Suicide is static noise
Rachel KallemWhitman

I don’t know what show was on the tele last night, but when I walked in the room, I heard some women laughing as she said “she’s going to kill herself!”. I wanted to punch the writer in the face.

Something you should learn that couples to the notion that bipolarity is a part of you is that it gives you a unique perspective. It gives you a position on life that not many around you will have. You can use this as a powerful tool if you learn to.

Your picture caption says ‘off to teach some undergrads.’ I assume that means you have a Masters at least, if not a PhD. I have my PhD. Did not persevering through suicide and depression give you some tools to otherwise endure mental challenges such as the stress that comes with a higher education?

Life is about learning. Learning is about asking the right questions. Answers to really hard questions are found by asking the simplest questions possible and working your way up.

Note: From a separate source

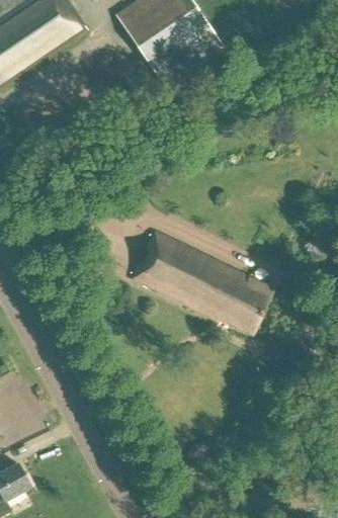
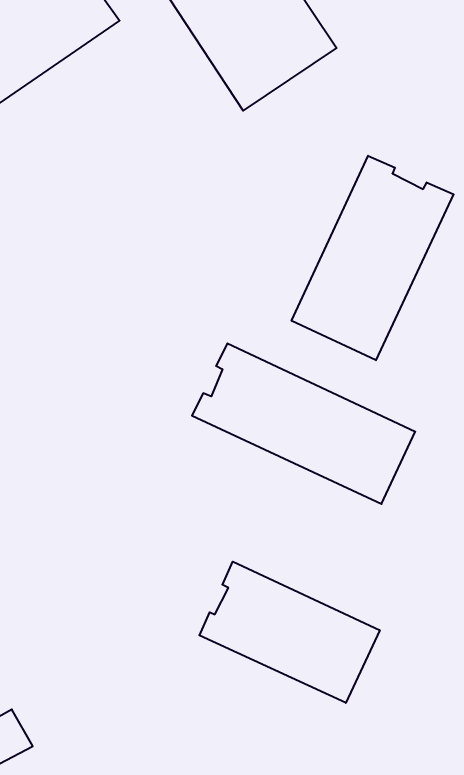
building: none -> [292,156,454,360]
building: none -> [199,562,380,703]

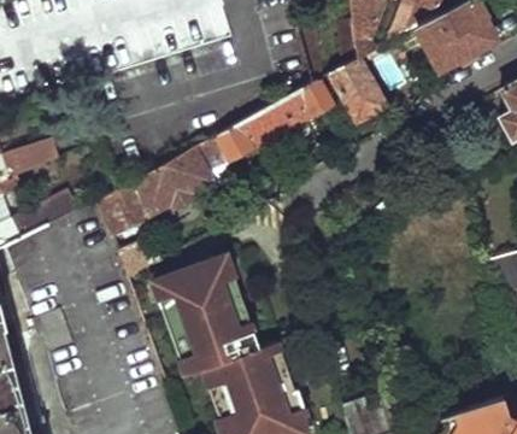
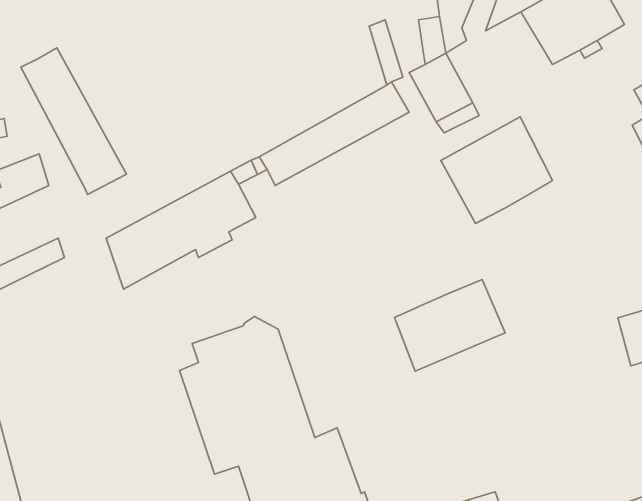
building: none -> [21,48,126,194]
building: none -> [441,117,553,223]
building: none -> [395,280,505,371]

How to deal with suicide as a constant is a tough question. So ask simpler questions. I truly believe living with suicidal ideation is a gift. I cannot begin to relate the times I have helped family and friends through grief because of my perspective on death and my ability to teach them how to ask simple questions about what they are feeling and what they can do to turn those things into positive actions.

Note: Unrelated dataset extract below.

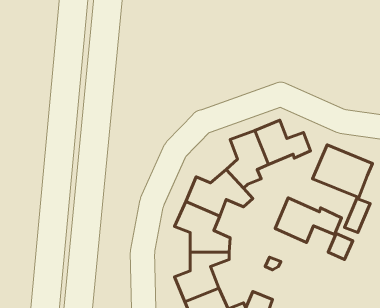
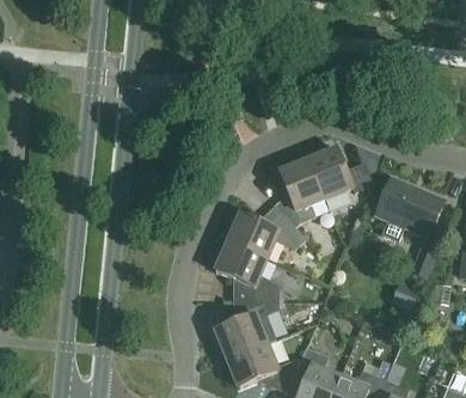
building: [275,198,342,242] -> none

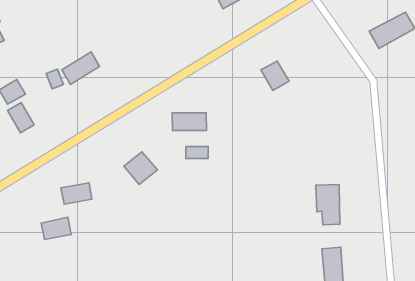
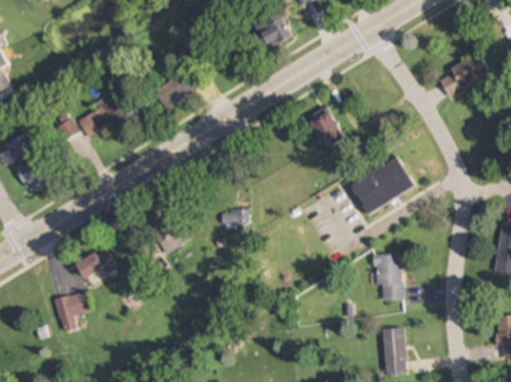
building: none -> [155,69,202,108]
building: none -> [350,157,415,213]
building: [172,113,206,130] -> none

It certainly sounds like you have had a lot of negative reinforcement about the nature of suicide. It does not have to be that way if you do not let it. Consider embracing it as a tool, a perspective, that is unique to you. Certainly do not give into it without full commitment and having your end of life things in order. But do not criticize it or bury it. You never know what strength you will find there and who you may help by having owned it.